Importantly, the circular says that common movements, social dances, or athletic movements like yoga sequences or touchdown celebrations cannot be copyrighted.
"The U.S. Copyright Office cannot register short dance routines consisting of only a few movements or steps with minor linear or spatial variations, even if a routine is novel or distinctive," the document says.
Indeed, while copyright infringement lawsuits in music or video are fairly common, they are rare for choreography, said Jane Ginsburg, a professor of artistic property law at Columbia Law School.
"Courts haven't said a lot because courts haven't had a lot of cases," she said.
Harvard Law School professor William W. Fisher, who teaches a course on intellectual property law, said in an email that choreography lawsuits don't often make it into court.

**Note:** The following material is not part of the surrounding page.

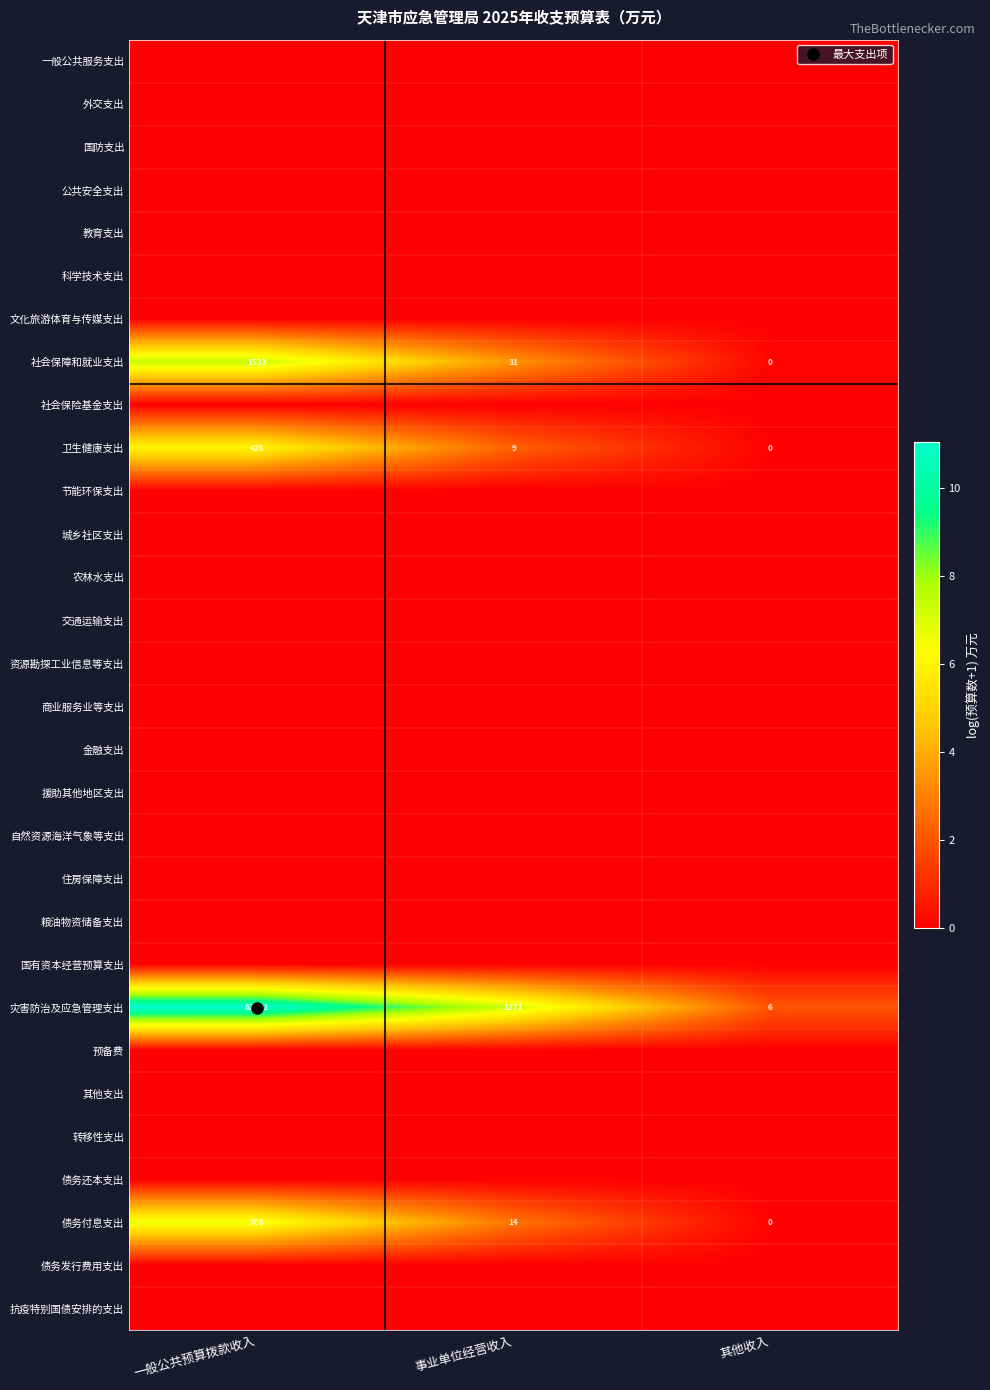

How many distinct data groups are displayed?

30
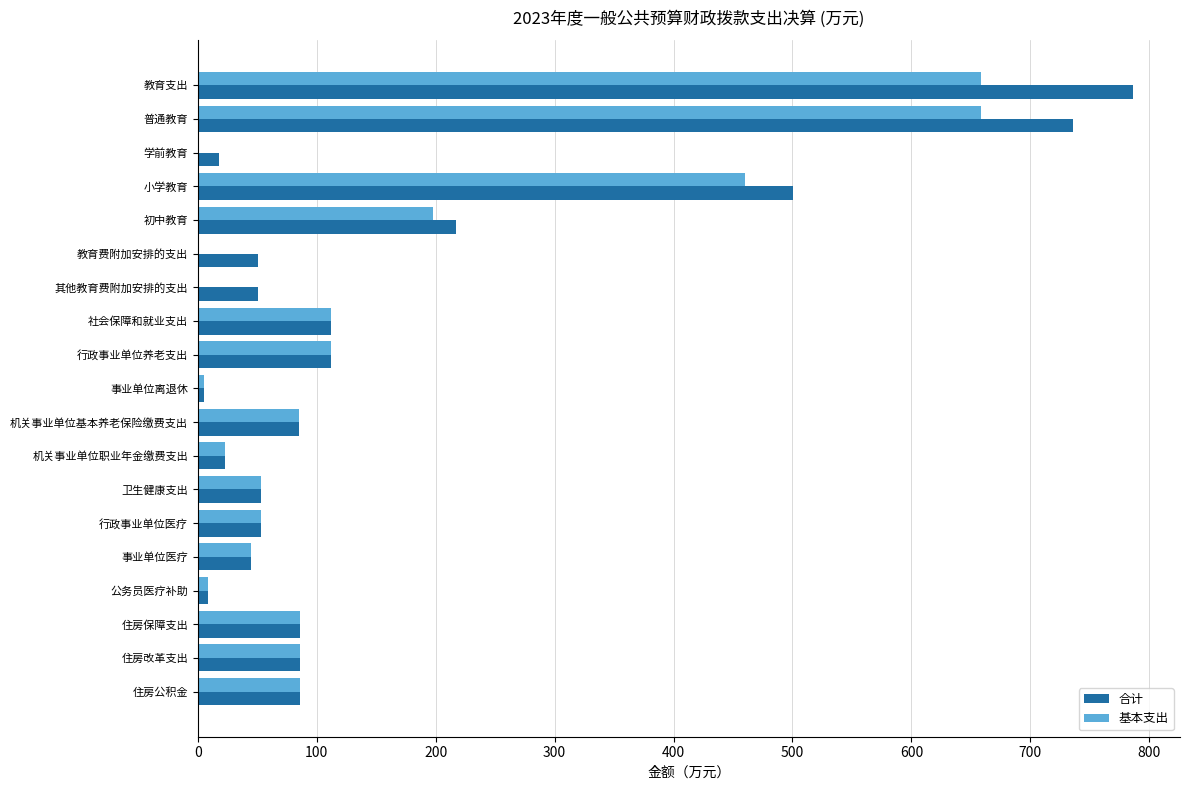

Count the number of data series in this chart.

2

"Egregious instances of copyright are usually addressed through shaming, not law," he said.
However, Fabio Marino, an intellectual property lawyer at the law firm Polsinelli, said the lawsuits may be more likely to succeed on a right of publicity claim.
The right of publicity protects a person's right to his or her likeness, which could come into play if a court found that "Fortnite's" dances are significantly identifiable as a specific person's likeness.
"If that dance was unique enough that you would associate it with the actor, then I think that would be a good cause of action and a more likely cause of action to succeed than a copyright action," Marino said.
Homage or theft?
The legal challenge against "Fortnite" has been simmering among artists and dance creators for months now. In July, the issue reached a new level of prominence when Chance the Rapper tweeted criticism of "Fortnite" to his sizable following.
"'Fortnite' should put the actual rap songs behind the dances that make so much money as Emotes," he wrote, referring to the game's customizable dances. "Black creatives created and popularized these dances but never monetized them. Imagine the money people are spending on these Emotes being shared with the artists that made them."
The legal challenge could also be extremely valuable.
"Fortnite," an addicting combination of "Hunger Games"-like battle royale and "Minecraft"-like building, is perhaps the most popular video game in the world. Developer Epic Games recently announced that 78.3 million users logged in to play "Fortnite" in August. The game generated $125 million in revenue last March alone and has only grown since.
Importantly, "Fortnite" is free to download and play, but users can spend extra money to buy their characters customizable dances, known in the game as "emotes."
Many of the emotes are general dance moves like the worm, the robot, or a disco shuffle. But a number of them are at best homages and at worst straight copies of recognizable moves from pop culture.
There's the "Boneless" emote, which is MMA fighter Conor McGregor's signature strut. The "Pure Salt" emote sprinkles salt just like the celebrity chef known as Salt Bae. The "Groove Jam" takes from actor Jon Heder's awkward choreography in the movie "Napoleon Dynamite."
The 'Scrubs' dance
The game also includes an emote called "Dance Moves" that appears to be a replica, down to the beat, of actor Donald Faison's moves in the TV show "Scrubs" as his character listens to the song "Poison."
Like with other dance creators, Faison has expressed some frustration with "Fortnite"'s use of his likeness.
"Dear 'Fortnite'... I'm flattered? Though part of me thinks I should talk to a lawyer," Faison wrote on Twitter in April.
At a "Scrubs" reunion hosted by Vulture last month, Faison was asked to do the dance, but he declined.
"If you want to see it, you can play 'Fortnite' because they jacked that s***," he said.
"Scrubs" creator Bill Lawrence responded that "Fortnite" inquired about the legality of using the dance and Lawrence said it was fine because "it's just a character dancing."
Faison, in an angry voice but with a smile on his face, said he did not get paid for any of it.
"Somebody stole that s***, and it's not mine no more," Faison said. "(Lawrence), you owe me some money, man."
Still, Faison said that there will be "no Epic lawsuit" in a tweet last month, "just epic dancing."